# Zillow EDA

_By [Michael Rosenberg](mailto:mmrosenb@andrew.cmu.edu)._

_**Description**: Contains my exploration of the Zillow dataset for the Kaggle Competition._

In [None]:
#imports

import numpy as np # linear algebra
import pandas as pd # data processing, CSV file I/O (e.g. pd.read_csv)
import matplotlib.pyplot as plt
import seaborn as sns

#constants
%matplotlib inline
sns.set_style("dark")
percentLev = 100
figWidth = figHeight = 8

In [None]:
#load in the dataset
trainFrame = pd.read_csv("../input/train_2016.csv")
sampleSubmission = pd.read_csv("../input/sample_submission.csv")
propFrame = pd.read_csv("../input/properties_2016.csv")

## Metadata Analysis

We will first explore some of the more general components of the dataset before giving summary statistics on relevant variables in the dataset.

In [None]:
print(trainFrame.shape)
print(trainFrame.columns)

We have around 90000 observations to consider in the training dataset. Let's see how many unique parcel IDs are accounted for.

In [None]:
print(len(trainFrame["parcelid"].unique()))

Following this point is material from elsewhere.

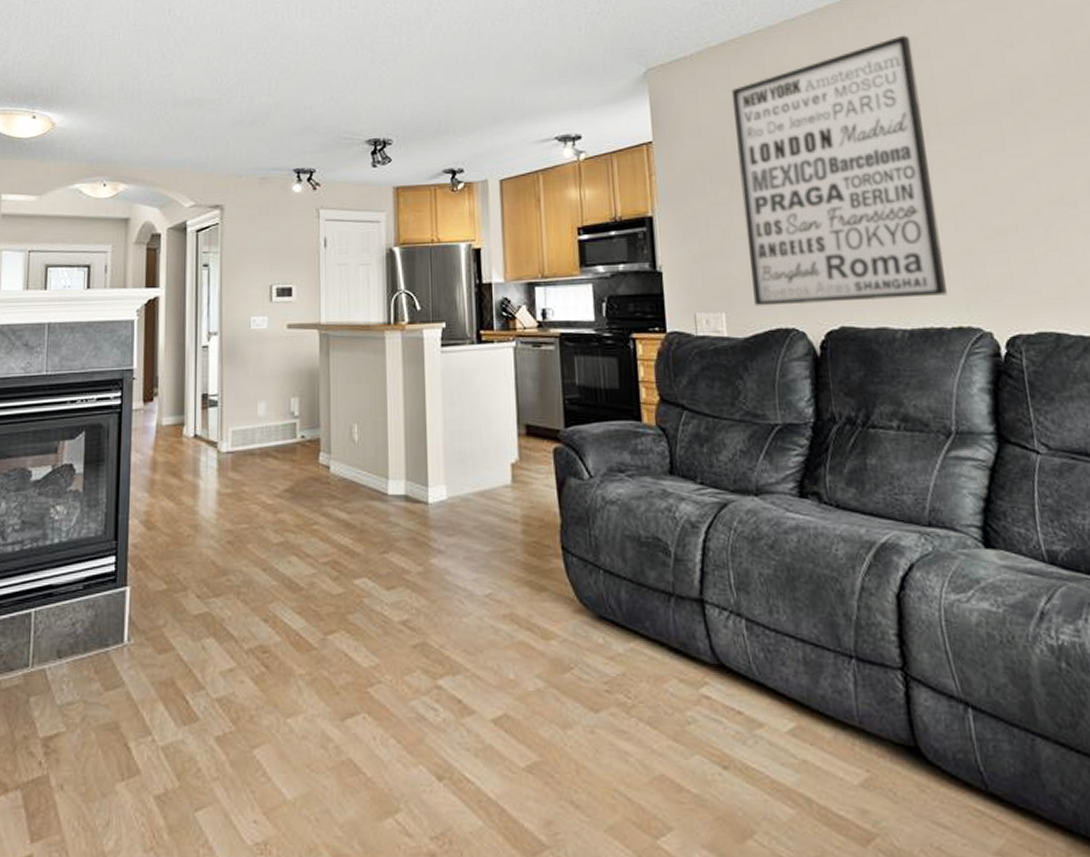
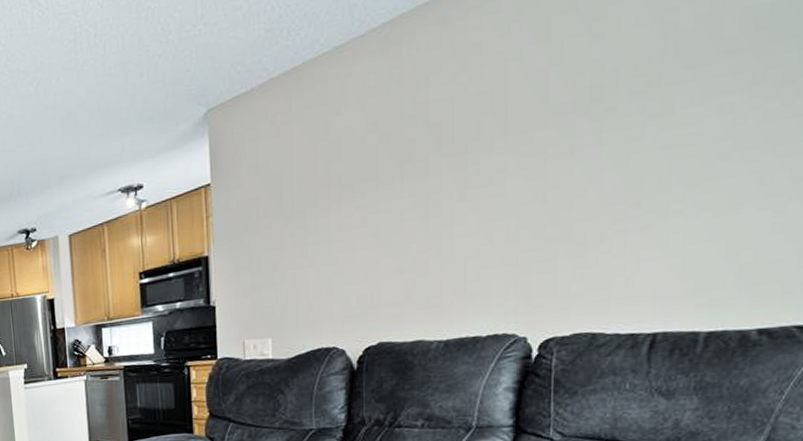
wall art: present [731,35,947,306] -> none [291,38,489,330]

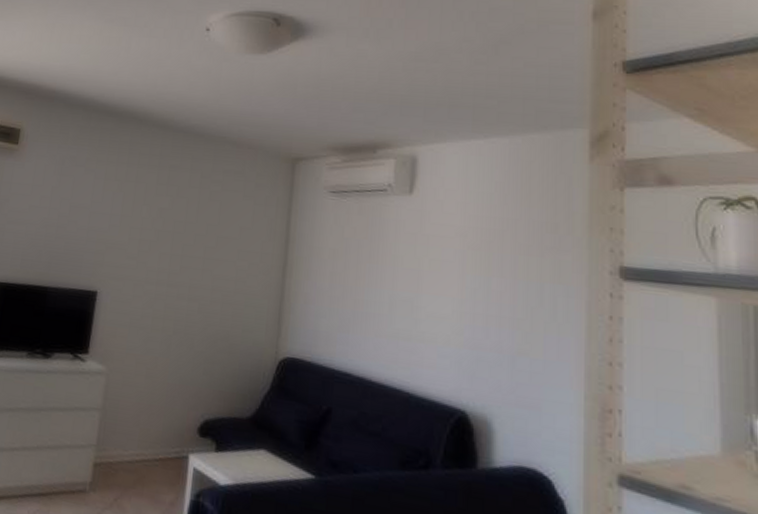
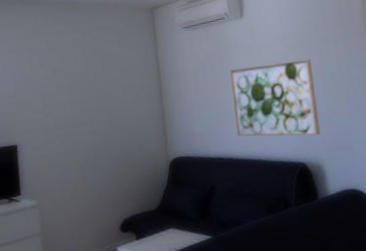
wall art: none [375,258,500,379] -> present [230,58,320,137]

We see that we have about the same number of unique properties as there are observations in this dataset. This suggests that there is a minimal number of repeats to consider. Given the time-sensitive nature of the [submission](https://www.kaggle.com/c/zillow-prize-1#evaluation), this is slightly concerning that we have a limited number of time points for each property. That being said, let's go see what property IDs have multiple observations and whether this is an error in the dataset.

In [None]:
idCountFrame = trainFrame.groupby("parcelid",as_index = False)["logerror"].count()
idCountFrame = idCountFrame.rename(columns = {"logerror":"count"})
#get max count observations
print(idCountFrame["count"].max())
#get the observations with count greater than 1
moreThanOneFrame = idCountFrame[idCountFrame["count"] > 1]
print(moreThanOneFrame)
print(moreThanOneFrame["count"].mean())

It looks like most of our observations with multiple entries have around 2 entries, while the maximum number of entries found in our training set for a given property is 3.

In [None]:
dateCountFrame = trainFrame.groupby("transactiondate")["parcelid"].count()
plt.figure(figsize=(figWidth,figHeight))
dateCountFrame.plot()
plt.xlabel("Date")
plt.ylabel("Count")
plt.title("Distribution of Date in Training Set")

_Figure 1: Distribution of training set by date._

We see two interesting components occurring here:

*  The granularity of each property is by day, when we are expected to predict by month. This may suggest that if we want to use some time-dependent features in our dataset, we will need to look into a transaction date that is refined only to the month. We should take a look at whether the test dataset is at this level of granularity as well.

* We see that our observation rate drops off for the months in which we are supposed to be predicting. This definitely suggests that we should be accounting for some time-dependent features in our dataset given that we have such limited information on our target future.

In [None]:
#get parcel IDs from sample submission, find if there is overlap with training data
sampleSubmissionIDSet = set(sampleSubmission["ParcelId"].unique())
trainingIDSet = set(trainFrame["parcelid"].unique())
#get overlap
overlap = trainingIDSet & sampleSubmissionIDSet
print(len(overlap))
#get difference
diff = sampleSubmissionIDSet - trainingIDSet
print(len(diff))

Interestingly, we see that the test set has many more observations than the training set and yet also contains the training set itself! This suggests to me that not only do we need to do well at predicting out-of-time for our current observations, but also out-of-sample. That is two problems (i.e. more than one)! How tf do I do two problems! We will try.

In [None]:
plt.figure(figsize=(figWidth,figHeight))
plt.hist(trainFrame["logerror"])
plt.xlabel("$logerror$")
plt.ylabel("count")
plt.title("Distribution of $logerror$")

_Figure 2: Distribution of our Target Variable._

We see that the domain for our target variable is rather small. This may help to inform the size of the weights on our features.

In [None]:
propFrame.shape

We see that we have close to 3 million properties in the overall set, with 58 features to choose form. The number of observations suggests that a neural architecture could be useful later down the line, but the out-of-time problem and the relatively small number of features suggests that a shallower model might be also useful.

In [None]:
#get number of missing in each column
propFrame.isnull().sum()

_Table 1: Number of missing observations per feature in the properties dataset._

We see that we have missing observations across the board for all of our variables. This suggests that we will need to likely do a large amount of feature reduction simply based on the availability of certain variables and that we will need to offer a different model when a selected feature is missing. To simply put, this is fucking gross.